Data listing
-------

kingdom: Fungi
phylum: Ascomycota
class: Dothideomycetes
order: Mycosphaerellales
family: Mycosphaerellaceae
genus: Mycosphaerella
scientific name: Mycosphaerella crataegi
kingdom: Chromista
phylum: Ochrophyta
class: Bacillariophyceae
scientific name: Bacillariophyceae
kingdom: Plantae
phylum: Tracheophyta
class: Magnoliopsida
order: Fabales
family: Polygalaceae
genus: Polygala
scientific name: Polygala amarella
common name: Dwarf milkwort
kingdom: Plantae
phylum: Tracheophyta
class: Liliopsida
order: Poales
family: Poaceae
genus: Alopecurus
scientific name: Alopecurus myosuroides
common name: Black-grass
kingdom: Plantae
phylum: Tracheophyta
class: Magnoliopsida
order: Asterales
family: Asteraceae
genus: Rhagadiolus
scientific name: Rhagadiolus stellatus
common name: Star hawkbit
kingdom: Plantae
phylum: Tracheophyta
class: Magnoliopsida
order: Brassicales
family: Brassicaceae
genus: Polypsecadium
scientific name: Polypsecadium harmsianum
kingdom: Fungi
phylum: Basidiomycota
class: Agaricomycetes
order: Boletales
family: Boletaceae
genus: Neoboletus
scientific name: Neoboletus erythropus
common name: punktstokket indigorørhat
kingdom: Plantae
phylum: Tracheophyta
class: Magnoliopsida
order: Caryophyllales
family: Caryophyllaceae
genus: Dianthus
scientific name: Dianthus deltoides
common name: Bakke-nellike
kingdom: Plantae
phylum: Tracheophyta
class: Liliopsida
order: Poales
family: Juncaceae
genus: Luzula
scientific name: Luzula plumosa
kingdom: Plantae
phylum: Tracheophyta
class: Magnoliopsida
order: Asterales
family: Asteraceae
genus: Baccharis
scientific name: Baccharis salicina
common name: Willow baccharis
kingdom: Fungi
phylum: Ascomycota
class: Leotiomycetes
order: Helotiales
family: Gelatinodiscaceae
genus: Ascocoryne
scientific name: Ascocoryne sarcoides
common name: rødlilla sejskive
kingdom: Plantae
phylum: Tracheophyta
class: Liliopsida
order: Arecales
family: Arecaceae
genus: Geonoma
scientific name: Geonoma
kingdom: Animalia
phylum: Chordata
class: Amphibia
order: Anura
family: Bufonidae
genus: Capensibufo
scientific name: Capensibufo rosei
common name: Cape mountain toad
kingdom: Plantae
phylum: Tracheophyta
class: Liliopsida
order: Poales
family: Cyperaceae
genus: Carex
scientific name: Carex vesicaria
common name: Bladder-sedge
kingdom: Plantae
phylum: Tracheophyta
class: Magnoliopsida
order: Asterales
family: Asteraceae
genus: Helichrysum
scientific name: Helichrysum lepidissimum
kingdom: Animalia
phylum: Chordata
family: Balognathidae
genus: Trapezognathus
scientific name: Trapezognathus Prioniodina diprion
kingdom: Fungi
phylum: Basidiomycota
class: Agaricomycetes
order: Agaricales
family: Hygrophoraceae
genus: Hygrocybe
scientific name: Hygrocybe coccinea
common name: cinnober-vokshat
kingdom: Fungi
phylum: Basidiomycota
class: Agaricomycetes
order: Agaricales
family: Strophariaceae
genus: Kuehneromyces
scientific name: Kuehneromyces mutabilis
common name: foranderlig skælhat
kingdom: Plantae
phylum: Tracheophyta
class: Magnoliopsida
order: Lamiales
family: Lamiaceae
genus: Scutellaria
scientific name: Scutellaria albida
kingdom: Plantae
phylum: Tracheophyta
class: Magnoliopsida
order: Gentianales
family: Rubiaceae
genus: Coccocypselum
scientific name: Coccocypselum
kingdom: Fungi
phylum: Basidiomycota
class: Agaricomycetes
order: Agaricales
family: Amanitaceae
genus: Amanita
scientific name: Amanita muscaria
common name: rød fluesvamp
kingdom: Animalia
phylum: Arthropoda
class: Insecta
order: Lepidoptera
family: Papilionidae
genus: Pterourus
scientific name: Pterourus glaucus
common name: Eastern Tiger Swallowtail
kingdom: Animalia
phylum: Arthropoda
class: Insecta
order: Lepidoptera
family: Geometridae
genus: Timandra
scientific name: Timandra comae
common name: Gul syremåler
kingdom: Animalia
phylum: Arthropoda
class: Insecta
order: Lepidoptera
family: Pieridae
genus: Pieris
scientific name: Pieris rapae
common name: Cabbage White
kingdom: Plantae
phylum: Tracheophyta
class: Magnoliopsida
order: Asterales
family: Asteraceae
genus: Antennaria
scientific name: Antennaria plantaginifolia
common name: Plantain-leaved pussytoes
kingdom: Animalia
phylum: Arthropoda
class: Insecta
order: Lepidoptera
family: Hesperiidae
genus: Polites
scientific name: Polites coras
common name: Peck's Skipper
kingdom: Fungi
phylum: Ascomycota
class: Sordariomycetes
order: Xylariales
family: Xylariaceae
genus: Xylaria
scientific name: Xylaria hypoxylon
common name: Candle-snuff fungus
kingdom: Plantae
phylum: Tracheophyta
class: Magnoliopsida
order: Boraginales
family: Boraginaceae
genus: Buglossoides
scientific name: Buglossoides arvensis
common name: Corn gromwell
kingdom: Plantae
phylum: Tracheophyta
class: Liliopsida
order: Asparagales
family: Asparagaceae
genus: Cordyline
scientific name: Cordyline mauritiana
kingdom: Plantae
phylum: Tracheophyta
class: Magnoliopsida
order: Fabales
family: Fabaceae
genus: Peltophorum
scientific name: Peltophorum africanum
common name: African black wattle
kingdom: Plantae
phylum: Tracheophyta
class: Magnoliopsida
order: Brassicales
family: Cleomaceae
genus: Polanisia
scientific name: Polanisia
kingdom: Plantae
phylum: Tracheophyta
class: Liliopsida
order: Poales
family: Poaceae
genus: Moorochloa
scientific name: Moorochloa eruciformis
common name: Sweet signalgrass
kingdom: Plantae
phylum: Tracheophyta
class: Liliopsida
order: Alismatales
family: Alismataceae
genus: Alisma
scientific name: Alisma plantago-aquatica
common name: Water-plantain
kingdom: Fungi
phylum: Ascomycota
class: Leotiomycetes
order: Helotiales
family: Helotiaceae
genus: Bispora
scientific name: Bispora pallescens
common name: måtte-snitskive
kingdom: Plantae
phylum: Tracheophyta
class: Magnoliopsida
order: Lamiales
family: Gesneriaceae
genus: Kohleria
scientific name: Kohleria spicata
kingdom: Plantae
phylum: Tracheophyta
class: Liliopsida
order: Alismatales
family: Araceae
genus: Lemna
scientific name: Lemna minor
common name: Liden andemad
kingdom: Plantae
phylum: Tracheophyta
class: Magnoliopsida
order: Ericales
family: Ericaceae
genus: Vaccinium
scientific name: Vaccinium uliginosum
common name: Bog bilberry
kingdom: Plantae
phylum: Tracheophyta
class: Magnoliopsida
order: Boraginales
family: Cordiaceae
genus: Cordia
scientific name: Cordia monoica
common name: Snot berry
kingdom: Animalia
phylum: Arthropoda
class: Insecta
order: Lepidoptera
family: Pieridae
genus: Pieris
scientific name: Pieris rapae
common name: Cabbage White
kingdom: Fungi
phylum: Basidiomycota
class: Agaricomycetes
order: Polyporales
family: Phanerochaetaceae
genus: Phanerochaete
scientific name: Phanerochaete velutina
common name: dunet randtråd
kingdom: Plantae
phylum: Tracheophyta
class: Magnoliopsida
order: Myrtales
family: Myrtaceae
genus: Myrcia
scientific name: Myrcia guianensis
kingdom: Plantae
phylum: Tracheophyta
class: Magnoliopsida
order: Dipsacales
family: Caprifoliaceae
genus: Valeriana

-------

■ PROBLEM TO WORK ON ■
Reproduce every line of the data listing above word for word, keeping the same order.

■ RESULT ■
kingdom: Fungi
phylum: Ascomycota
class: Dothideomycetes
order: Mycosphaerellales
family: Mycosphaerellaceae
genus: Mycosphaerella
scientific name: Mycosphaerella crataegi
kingdom: Chromista
phylum: Ochrophyta
class: Bacillariophyceae
scientific name: Bacillariophyceae
kingdom: Plantae
phylum: Tracheophyta
class: Magnoliopsida
order: Fabales
family: Polygalaceae
genus: Polygala
scientific name: Polygala amarella
common name: Dwarf milkwort
kingdom: Plantae
phylum: Tracheophyta
class: Liliopsida
order: Poales
family: Poaceae
genus: Alopecurus
scientific name: Alopecurus myosuroides
common name: Black-grass
kingdom: Plantae
phylum: Tracheophyta
class: Magnoliopsida
order: Asterales
family: Asteraceae
genus: Rhagadiolus
scientific name: Rhagadiolus stellatus
common name: Star hawkbit
kingdom: Plantae
phylum: Tracheophyta
class: Magnoliopsida
order: Brassicales
family: Brassicaceae
genus: Polypsecadium
scientific name: Polypsecadium harmsianum
kingdom: Fungi
phylum: Basidiomycota
class: Agaricomycetes
order: Boletales
family: Boletaceae
genus: Neoboletus
scientific name: Neoboletus erythropus
common name: punktstokket indigorørhat
kingdom: Plantae
phylum: Tracheophyta
class: Magnoliopsida
order: Caryophyllales
family: Caryophyllaceae
genus: Dianthus
scientific name: Dianthus deltoides
common name: Bakke-nellike
kingdom: Plantae
phylum: Tracheophyta
class: Liliopsida
order: Poales
family: Juncaceae
genus: Luzula
scientific name: Luzula plumosa
kingdom: Plantae
phylum: Tracheophyta
class: Magnoliopsida
order: Asterales
family: Asteraceae
genus: Baccharis
scientific name: Baccharis salicina
common name: Willow baccharis
kingdom: Fungi
phylum: Ascomycota
class: Leotiomycetes
order: Helotiales
family: Gelatinodiscaceae
genus: Ascocoryne
scientific name: Ascocoryne sarcoides
common name: rødlilla sejskive
kingdom: Plantae
phylum: Tracheophyta
class: Liliopsida
order: Arecales
family: Arecaceae
genus: Geonoma
scientific name: Geonoma
kingdom: Animalia
phylum: Chordata
class: Amphibia
order: Anura
family: Bufonidae
genus: Capensibufo
scientific name: Capensibufo rosei
common name: Cape mountain toad
kingdom: Plantae
phylum: Tracheophyta
class: Liliopsida
order: Poales
family: Cyperaceae
genus: Carex
scientific name: Carex vesicaria
common name: Bladder-sedge
kingdom: Plantae
phylum: Tracheophyta
class: Magnoliopsida
order: Asterales
family: Asteraceae
genus: Helichrysum
scientific name: Helichrysum lepidissimum
kingdom: Animalia
phylum: Chordata
family: Balognathidae
genus: Trapezognathus
scientific name: Trapezognathus Prioniodina diprion
kingdom: Fungi
phylum: Basidiomycota
class: Agaricomycetes
order: Agaricales
family: Hygrophoraceae
genus: Hygrocybe
scientific name: Hygrocybe coccinea
common name: cinnober-vokshat
kingdom: Fungi
phylum: Basidiomycota
class: Agaricomycetes
order: Agaricales
family: Strophariaceae
genus: Kuehneromyces
scientific name: Kuehneromyces mutabilis
common name: foranderlig skælhat
kingdom: Plantae
phylum: Tracheophyta
class: Magnoliopsida
order: Lamiales
family: Lamiaceae
genus: Scutellaria
scientific name: Scutellaria albida
kingdom: Plantae
phylum: Tracheophyta
class: Magnoliopsida
order: Gentianales
family: Rubiaceae
genus: Coccocypselum
scientific name: Coccocypselum
kingdom: Fungi
phylum: Basidiomycota
class: Agaricomycetes
order: Agaricales
family: Amanitaceae
genus: Amanita
scientific name: Amanita muscaria
common name: rød fluesvamp
kingdom: Animalia
phylum: Arthropoda
class: Insecta
order: Lepidoptera
family: Papilionidae
genus: Pterourus
scientific name: Pterourus glaucus
common name: Eastern Tiger Swallowtail
kingdom: Animalia
phylum: Arthropoda
class: Insecta
order: Lepidoptera
family: Geometridae
genus: Timandra
scientific name: Timandra comae
common name: Gul syremåler
kingdom: Animalia
phylum: Arthropoda
class: Insecta
order: Lepidoptera
family: Pieridae
genus: Pieris
scientific name: Pieris rapae
common name: Cabbage White
kingdom: Plantae
phylum: Tracheophyta
class: Magnoliopsida
order: Asterales
family: Asteraceae
genus: Antennaria
scientific name: Antennaria plantaginifolia
common name: Plantain-leaved pussytoes
kingdom: Animalia
phylum: Arthropoda
class: Insecta
order: Lepidoptera
family: Hesperiidae
genus: Polites
scientific name: Polites coras
common name: Peck's Skipper
kingdom: Fungi
phylum: Ascomycota
class: Sordariomycetes
order: Xylariales
family: Xylariaceae
genus: Xylaria
scientific name: Xylaria hypoxylon
common name: Candle-snuff fungus
kingdom: Plantae
phylum: Tracheophyta
class: Magnoliopsida
order: Boraginales
family: Boraginaceae
genus: Buglossoides
scientific name: Buglossoides arvensis
common name: Corn gromwell
kingdom: Plantae
phylum: Tracheophyta
class: Liliopsida
order: Asparagales
family: Asparagaceae
genus: Cordyline
scientific name: Cordyline mauritiana
kingdom: Plantae
phylum: Tracheophyta
class: Magnoliopsida
order: Fabales
family: Fabaceae
genus: Peltophorum
scientific name: Peltophorum africanum
common name: African black wattle
kingdom: Plantae
phylum: Tracheophyta
class: Magnoliopsida
order: Brassicales
family: Cleomaceae
genus: Polanisia
scientific name: Polanisia
kingdom: Plantae
phylum: Tracheophyta
class: Liliopsida
order: Poales
family: Poaceae
genus: Moorochloa
scientific name: Moorochloa eruciformis
common name: Sweet signalgrass
kingdom: Plantae
phylum: Tracheophyta
class: Liliopsida
order: Alismatales
family: Alismataceae
genus: Alisma
scientific name: Alisma plantago-aquatica
common name: Water-plantain
kingdom: Fungi
phylum: Ascomycota
class: Leotiomycetes
order: Helotiales
family: Helotiaceae
genus: Bispora
scientific name: Bispora pallescens
common name: måtte-snitskive
kingdom: Plantae
phylum: Tracheophyta
class: Magnoliopsida
order: Lamiales
family: Gesneriaceae
genus: Kohleria
scientific name: Kohleria spicata
kingdom: Plantae
phylum: Tracheophyta
class: Liliopsida
order: Alismatales
family: Araceae
genus: Lemna
scientific name: Lemna minor
common name: Liden andemad
kingdom: Plantae
phylum: Tracheophyta
class: Magnoliopsida
order: Ericales
family: Ericaceae
genus: Vaccinium
scientific name: Vaccinium uliginosum
common name: Bog bilberry
kingdom: Plantae
phylum: Tracheophyta
class: Magnoliopsida
order: Boraginales
family: Cordiaceae
genus: Cordia
scientific name: Cordia monoica
common name: Snot berry
kingdom: Animalia
phylum: Arthropoda
class: Insecta
order: Lepidoptera
family: Pieridae
genus: Pieris
scientific name: Pieris rapae
common name: Cabbage White
kingdom: Fungi
phylum: Basidiomycota
class: Agaricomycetes
order: Polyporales
family: Phanerochaetaceae
genus: Phanerochaete
scientific name: Phanerochaete velutina
common name: dunet randtråd
kingdom: Plantae
phylum: Tracheophyta
class: Magnoliopsida
order: Myrtales
family: Myrtaceae
genus: Myrcia
scientific name: Myrcia guianensis
kingdom: Plantae
phylum: Tracheophyta
class: Magnoliopsida
order: Dipsacales
family: Caprifoliaceae
genus: Valeriana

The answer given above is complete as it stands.